> To-do item A:
Echo, word for word, a span of lines from the records below: begin at the line that contains "baunilha. Isto surpreendeu-me no início, pois" and stop after the line that contains "venda de bolos", including both of those lines.

> Excerpted text:
= Beginning of Section =

Spotlight 29 Casino is an Indian casino in Coachella, California, owned and operated by the Twenty-Nine Palms Band of Mission Indians of California. The casino is 250,000 square feet, with 1,600 slot machines and 22 table games. Amenities include two restaurants, food court, three bars and the Spotlight Showroom, which seats 2,200.

History
Spotlight 29 Casino opened in January 1995 to the public under the right of the National Indian Gaming Regulatory Act of 1988, allowing Native American Tribes to operate casinos. In March 2001, the Twenty-Nine Palms Band of Mission Indians teamed with Donald Trump and Spotlight 29 Casino became Trump 29 Casino, opening on April 2, 2002. In 2006, the relationship with Donald Trump ended, and the casino returned to its original name, after which many renovations were completed including a new 1,200 vehicle parking structure and an expansion of nearly 150,000 square feet, updating the casino to include nearly 250,000 square feet for gaming, offices, meetings and conferences, dining and entertainment.

= End of Section =

> To-do item B:
Duplicate the entire text above on Spotlight 29 Casino, word for word and without omissions.

Collected data
= Beginning of Section =

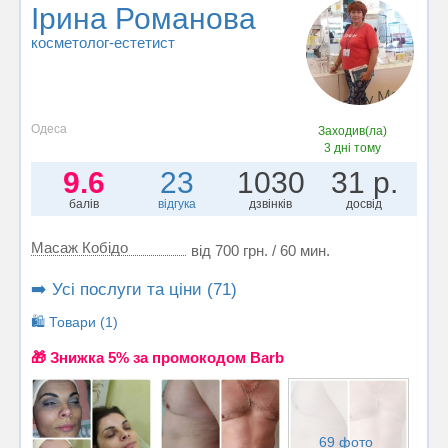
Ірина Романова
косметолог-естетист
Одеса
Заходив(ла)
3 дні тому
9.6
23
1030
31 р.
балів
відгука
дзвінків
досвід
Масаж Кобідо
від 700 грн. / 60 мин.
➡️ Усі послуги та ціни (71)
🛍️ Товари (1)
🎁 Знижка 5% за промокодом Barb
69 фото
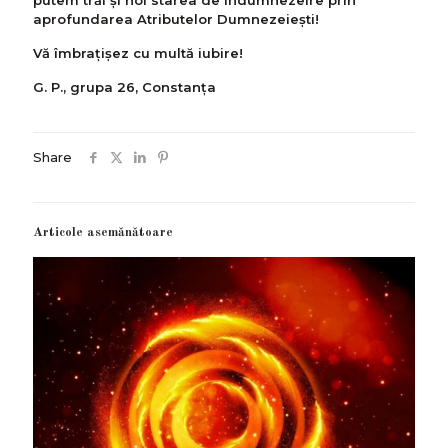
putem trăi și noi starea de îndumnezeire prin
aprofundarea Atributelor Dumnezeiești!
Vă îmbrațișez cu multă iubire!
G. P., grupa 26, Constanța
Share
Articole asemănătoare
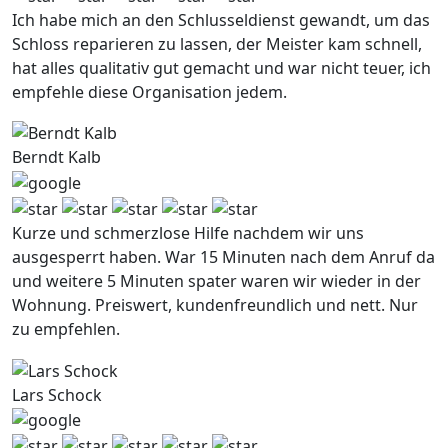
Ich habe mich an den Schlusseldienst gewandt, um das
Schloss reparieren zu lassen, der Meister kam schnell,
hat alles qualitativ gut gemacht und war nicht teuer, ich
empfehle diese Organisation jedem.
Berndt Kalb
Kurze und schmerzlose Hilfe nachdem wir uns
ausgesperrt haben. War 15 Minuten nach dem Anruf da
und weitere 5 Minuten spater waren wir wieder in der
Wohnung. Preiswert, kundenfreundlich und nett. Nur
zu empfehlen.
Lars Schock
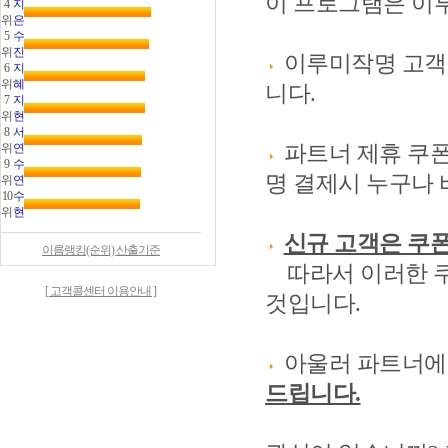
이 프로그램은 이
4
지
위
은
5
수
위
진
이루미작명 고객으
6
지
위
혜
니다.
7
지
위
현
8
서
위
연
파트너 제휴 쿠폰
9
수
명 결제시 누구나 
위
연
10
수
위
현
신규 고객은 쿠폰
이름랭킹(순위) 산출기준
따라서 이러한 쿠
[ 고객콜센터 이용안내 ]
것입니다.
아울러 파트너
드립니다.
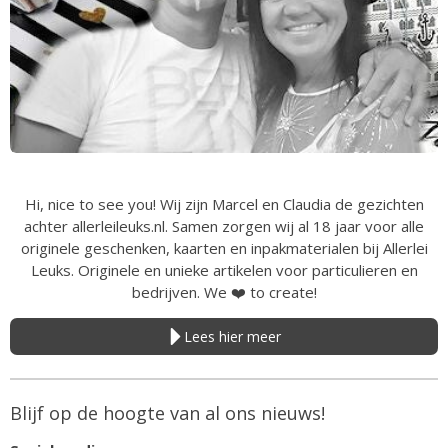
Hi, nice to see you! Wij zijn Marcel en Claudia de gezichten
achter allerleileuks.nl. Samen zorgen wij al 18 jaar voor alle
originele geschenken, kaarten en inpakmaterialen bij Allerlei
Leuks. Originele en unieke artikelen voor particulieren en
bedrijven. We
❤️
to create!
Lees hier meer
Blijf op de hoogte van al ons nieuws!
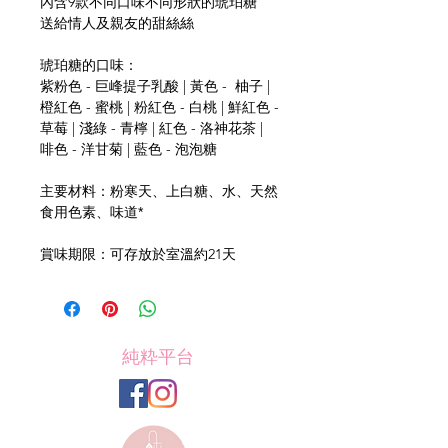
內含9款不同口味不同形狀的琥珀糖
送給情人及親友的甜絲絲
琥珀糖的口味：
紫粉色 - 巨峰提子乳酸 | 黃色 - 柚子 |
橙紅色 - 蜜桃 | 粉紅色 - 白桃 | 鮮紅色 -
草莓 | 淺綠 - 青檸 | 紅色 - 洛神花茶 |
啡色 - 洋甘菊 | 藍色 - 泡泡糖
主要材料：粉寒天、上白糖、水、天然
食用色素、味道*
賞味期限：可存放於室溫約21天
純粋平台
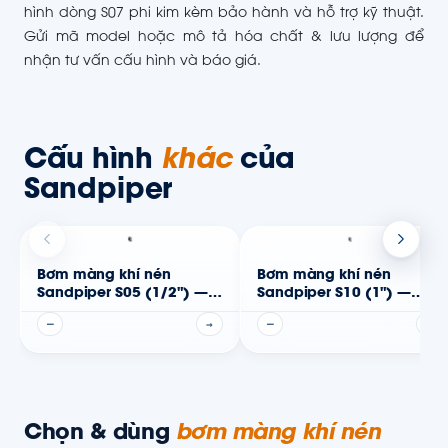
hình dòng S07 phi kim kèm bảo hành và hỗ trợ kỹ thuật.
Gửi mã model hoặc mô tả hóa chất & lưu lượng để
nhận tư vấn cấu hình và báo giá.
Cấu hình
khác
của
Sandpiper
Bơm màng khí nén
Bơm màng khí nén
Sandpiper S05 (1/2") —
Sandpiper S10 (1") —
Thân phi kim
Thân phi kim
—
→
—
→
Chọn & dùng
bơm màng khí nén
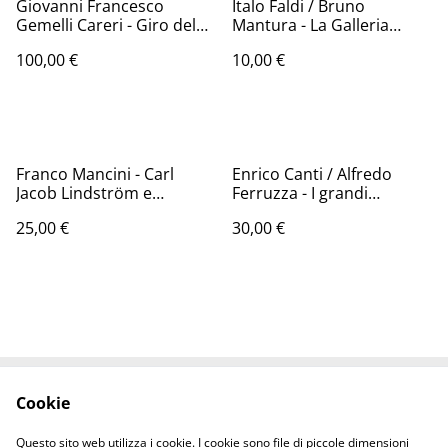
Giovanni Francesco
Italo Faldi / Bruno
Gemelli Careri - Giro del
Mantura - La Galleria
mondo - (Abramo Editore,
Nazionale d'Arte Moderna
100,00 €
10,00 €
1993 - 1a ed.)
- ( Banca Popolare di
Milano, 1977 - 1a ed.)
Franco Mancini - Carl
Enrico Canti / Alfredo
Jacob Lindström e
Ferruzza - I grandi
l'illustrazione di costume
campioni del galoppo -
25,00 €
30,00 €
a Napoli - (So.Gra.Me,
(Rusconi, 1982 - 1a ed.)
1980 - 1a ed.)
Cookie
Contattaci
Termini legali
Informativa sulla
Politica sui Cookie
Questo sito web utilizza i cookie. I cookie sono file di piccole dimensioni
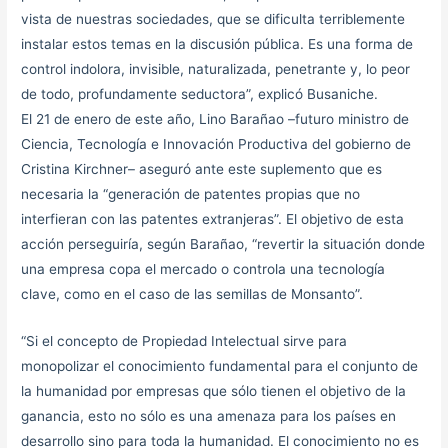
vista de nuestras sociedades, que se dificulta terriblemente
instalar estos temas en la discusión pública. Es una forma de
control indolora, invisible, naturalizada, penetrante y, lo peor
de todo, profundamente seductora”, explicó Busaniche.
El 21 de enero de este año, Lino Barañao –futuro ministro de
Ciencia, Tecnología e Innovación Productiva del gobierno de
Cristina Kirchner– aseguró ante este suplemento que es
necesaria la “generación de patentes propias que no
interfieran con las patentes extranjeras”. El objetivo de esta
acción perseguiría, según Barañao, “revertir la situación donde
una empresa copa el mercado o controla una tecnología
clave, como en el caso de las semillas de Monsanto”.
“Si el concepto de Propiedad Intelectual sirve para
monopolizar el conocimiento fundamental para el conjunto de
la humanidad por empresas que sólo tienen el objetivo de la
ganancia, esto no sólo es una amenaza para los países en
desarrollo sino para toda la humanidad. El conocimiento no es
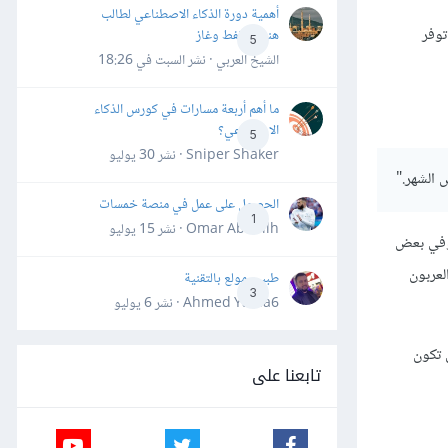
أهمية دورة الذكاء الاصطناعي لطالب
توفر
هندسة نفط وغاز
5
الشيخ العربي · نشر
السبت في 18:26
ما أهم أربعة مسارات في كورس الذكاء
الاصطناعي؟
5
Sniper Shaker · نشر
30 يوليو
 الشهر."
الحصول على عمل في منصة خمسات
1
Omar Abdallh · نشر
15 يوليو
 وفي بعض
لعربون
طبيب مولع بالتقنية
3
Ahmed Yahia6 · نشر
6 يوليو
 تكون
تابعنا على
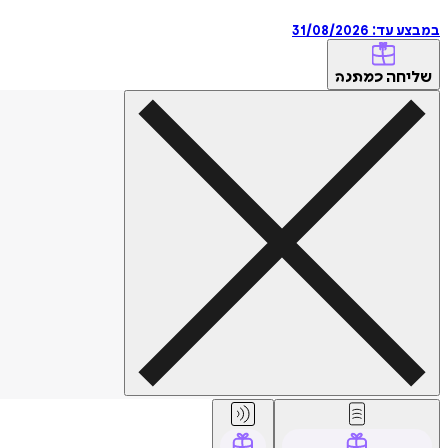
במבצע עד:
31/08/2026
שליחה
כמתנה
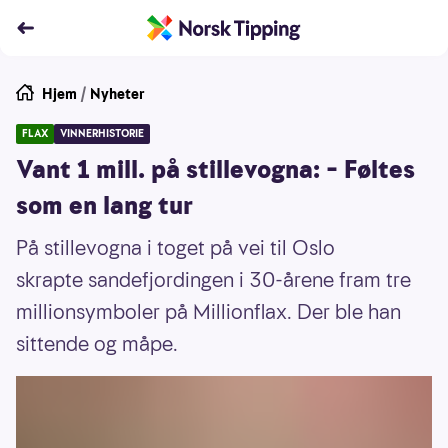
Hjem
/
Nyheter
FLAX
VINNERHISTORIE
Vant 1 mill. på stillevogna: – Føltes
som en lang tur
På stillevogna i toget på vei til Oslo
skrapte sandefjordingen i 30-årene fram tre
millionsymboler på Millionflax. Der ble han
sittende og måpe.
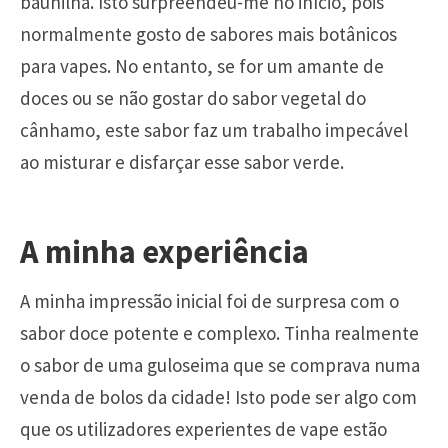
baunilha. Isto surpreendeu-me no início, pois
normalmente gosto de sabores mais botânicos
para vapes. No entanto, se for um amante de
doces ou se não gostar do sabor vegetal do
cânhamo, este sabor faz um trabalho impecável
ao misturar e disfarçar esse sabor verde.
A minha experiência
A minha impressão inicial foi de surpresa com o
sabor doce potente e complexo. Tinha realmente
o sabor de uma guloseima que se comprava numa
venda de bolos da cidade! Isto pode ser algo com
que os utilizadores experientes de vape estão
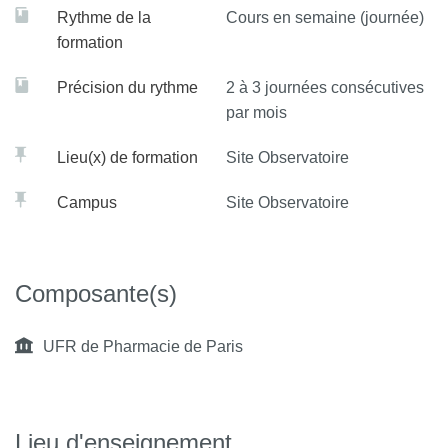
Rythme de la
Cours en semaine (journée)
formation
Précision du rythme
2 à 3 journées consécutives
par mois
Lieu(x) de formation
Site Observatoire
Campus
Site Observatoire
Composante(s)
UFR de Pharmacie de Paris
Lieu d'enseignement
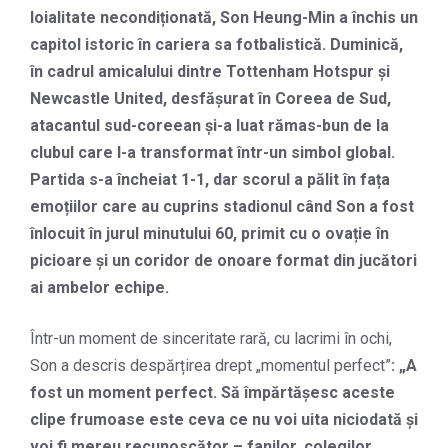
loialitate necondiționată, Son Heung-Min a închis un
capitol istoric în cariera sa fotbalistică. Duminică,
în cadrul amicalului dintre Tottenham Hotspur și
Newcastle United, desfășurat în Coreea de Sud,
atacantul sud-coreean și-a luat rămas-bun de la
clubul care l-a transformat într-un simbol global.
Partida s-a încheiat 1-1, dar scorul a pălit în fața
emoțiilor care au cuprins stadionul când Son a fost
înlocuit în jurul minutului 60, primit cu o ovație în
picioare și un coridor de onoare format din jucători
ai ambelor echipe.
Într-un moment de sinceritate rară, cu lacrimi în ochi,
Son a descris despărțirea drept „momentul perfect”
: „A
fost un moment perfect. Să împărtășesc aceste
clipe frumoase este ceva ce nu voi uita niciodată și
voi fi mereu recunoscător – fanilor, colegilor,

= End of Section =

> Response box A:
baunilha. Isto surpreendeu-me no início, pois
normalmente gosto de sabores mais botânicos
para vapes. No entanto, se for um amante de
doces ou se não gostar do sabor vegetal do
cânhamo, este sabor faz um trabalho impecável
ao misturar e disfarçar esse sabor verde.
A minha experiência
A minha impressão inicial foi de surpresa com o
sabor doce potente e complexo. Tinha realmente
o sabor de uma guloseima que se comprava numa
venda de bolos da cidade! Isto pode ser algo com

> Response box B:
Spotlight 29 Casino is an Indian casino in Coachella, California, owned and operated by the Twenty-Nine Palms Band of Mission Indians of California. The casino is 250,000 square feet, with 1,600 slot machines and 22 table games. Amenities include two restaurants, food court, three bars and the Spotlight Showroom, which seats 2,200.

History
Spotlight 29 Casino opened in January 1995 to the public under the right of the National Indian Gaming Regulatory Act of 1988, allowing Native American Tribes to operate casinos. In March 2001, the Twenty-Nine Palms Band of Mission Indians teamed with Donald Trump and Spotlight 29 Casino became Trump 29 Casino, opening on April 2, 2002. In 2006, the relationship with Donald Trump ended, and the casino returned to its original name, after which many renovations were completed including a new 1,200 vehicle parking structure and an expansion of nearly 150,000 square feet, updating the casino to include nearly 250,000 square feet for gaming, offices, meetings and conferences, dining and entertainment.